> EXERCISE: Pull out everything from the line containing "How many segments does this pie chart have?" down to the end of the items below, reproducing each line unchanged. Leave the pictures out of your answer.
──────── DATA EXCERPTS ────────
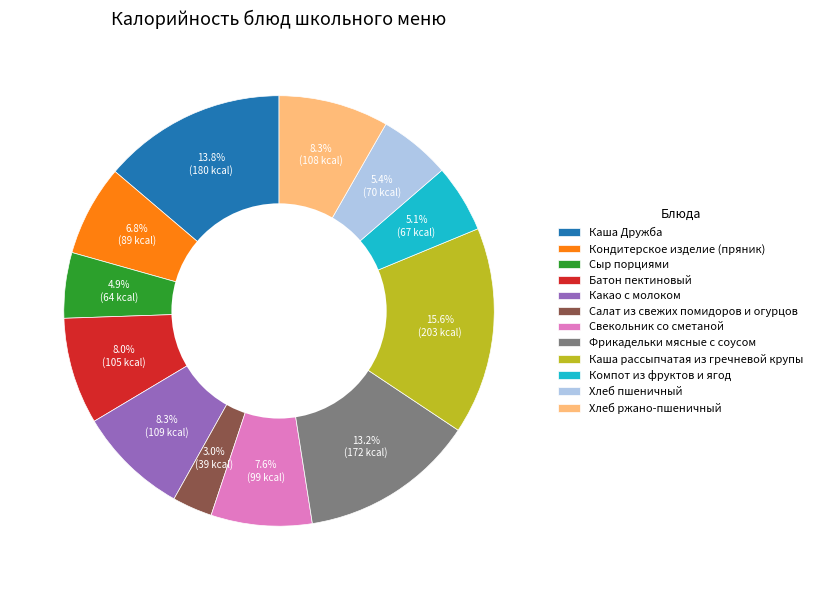

To the nearest percent, what is the average slice percentage?

8%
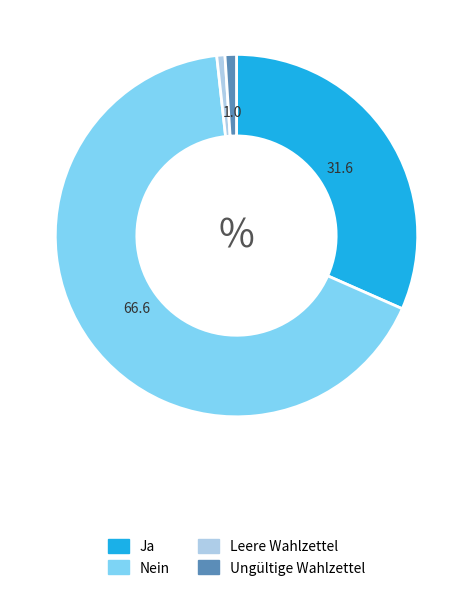

How many segments does this pie chart have?

4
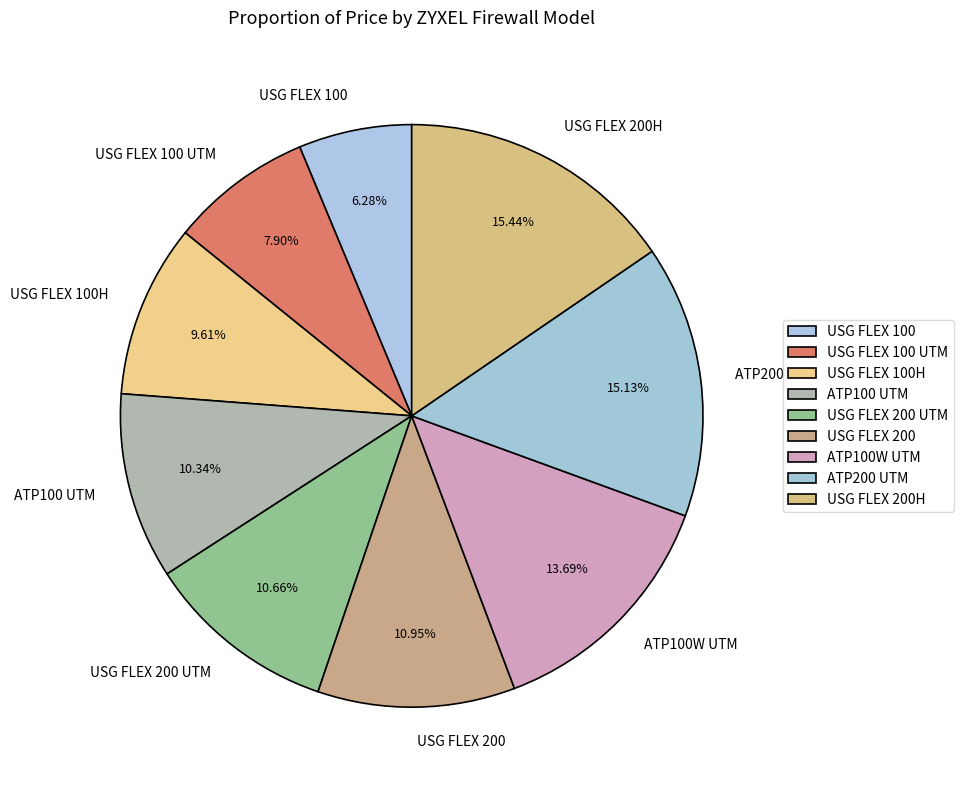

Which has a higher value, USG FLEX 200 UTM or USG FLEX 100 UTM?

USG FLEX 200 UTM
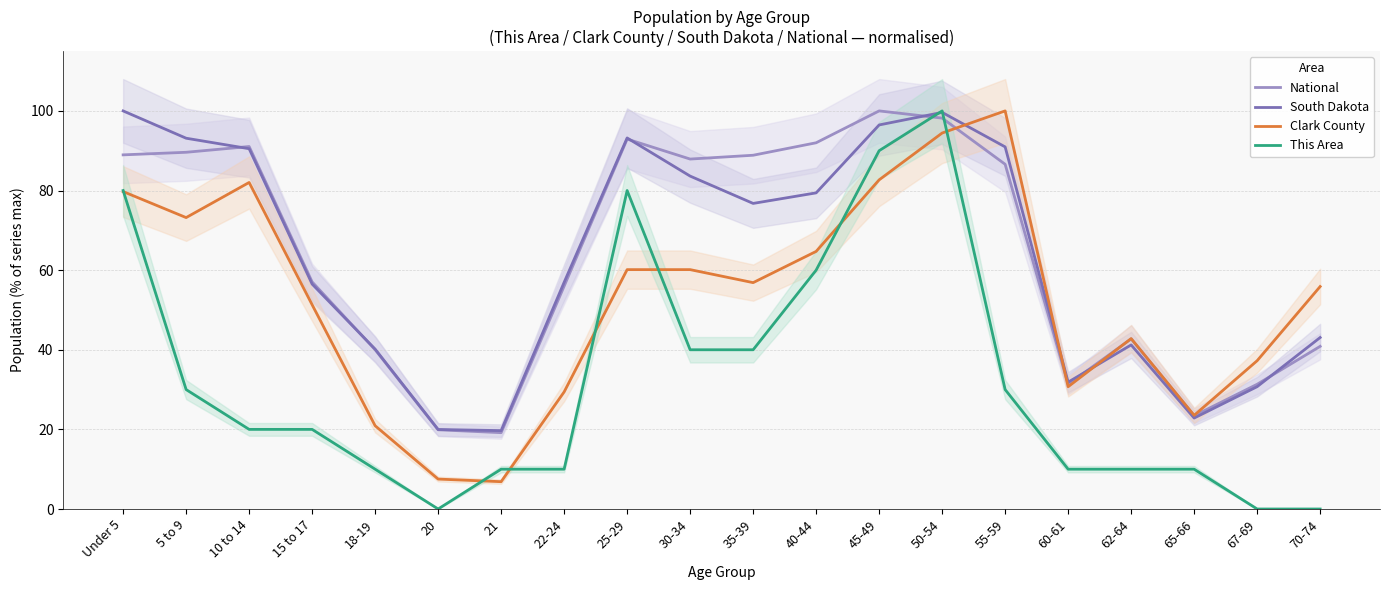

Rank the series at 62-64 from lowest to highest value.

This Area, South Dakota, National, Clark County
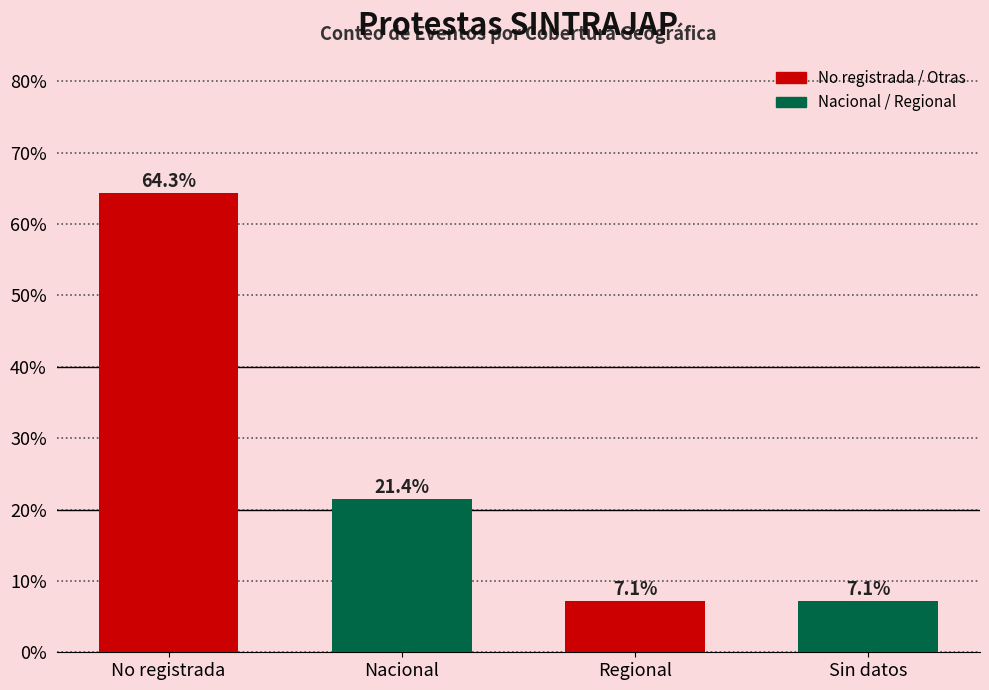

Reading left to right, what are all the values shown in this chart?

No registrada=64.3	Nacional=21.4	Regional=7.1	Sin datos=7.1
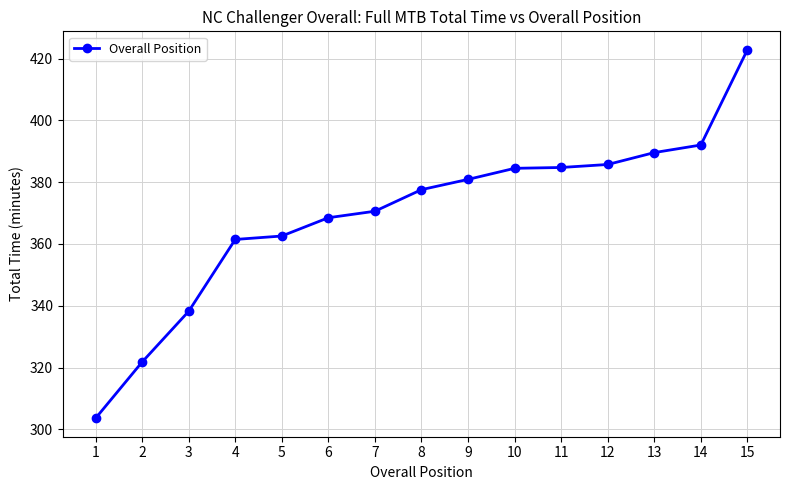

Where is the data nearest to the value 363?

5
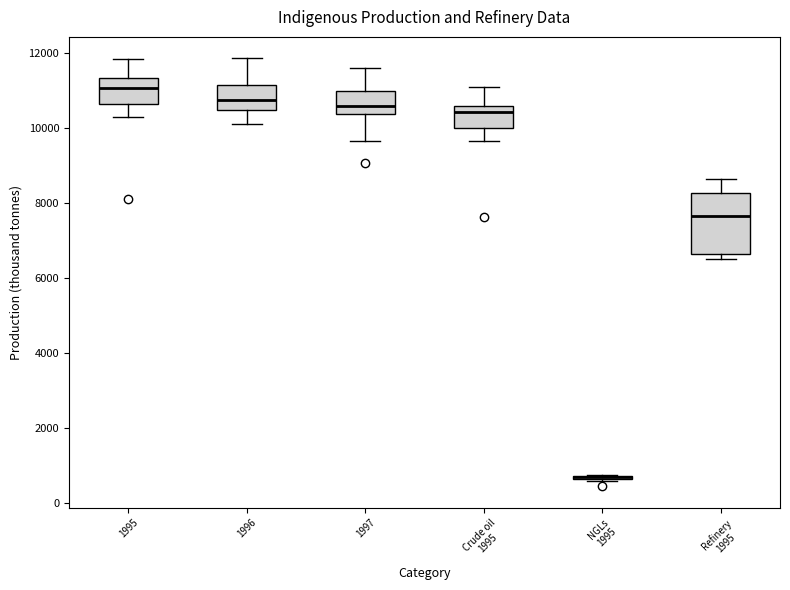

Which box is the tallest, from its lower edge to its upper edge?

Refinery 1995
────────
> YOUR RESPONSE:
How many segments does this pie chart have?

4

Which has a higher value, USG FLEX 200 UTM or USG FLEX 100 UTM?

USG FLEX 200 UTM

Rank the series at 62-64 from lowest to highest value.

This Area, South Dakota, National, Clark County

Reading left to right, what are all the values shown in this chart?

No registrada=64.3	Nacional=21.4	Regional=7.1	Sin datos=7.1

Where is the data nearest to the value 363?

5

Which box is the tallest, from its lower edge to its upper edge?

Refinery 1995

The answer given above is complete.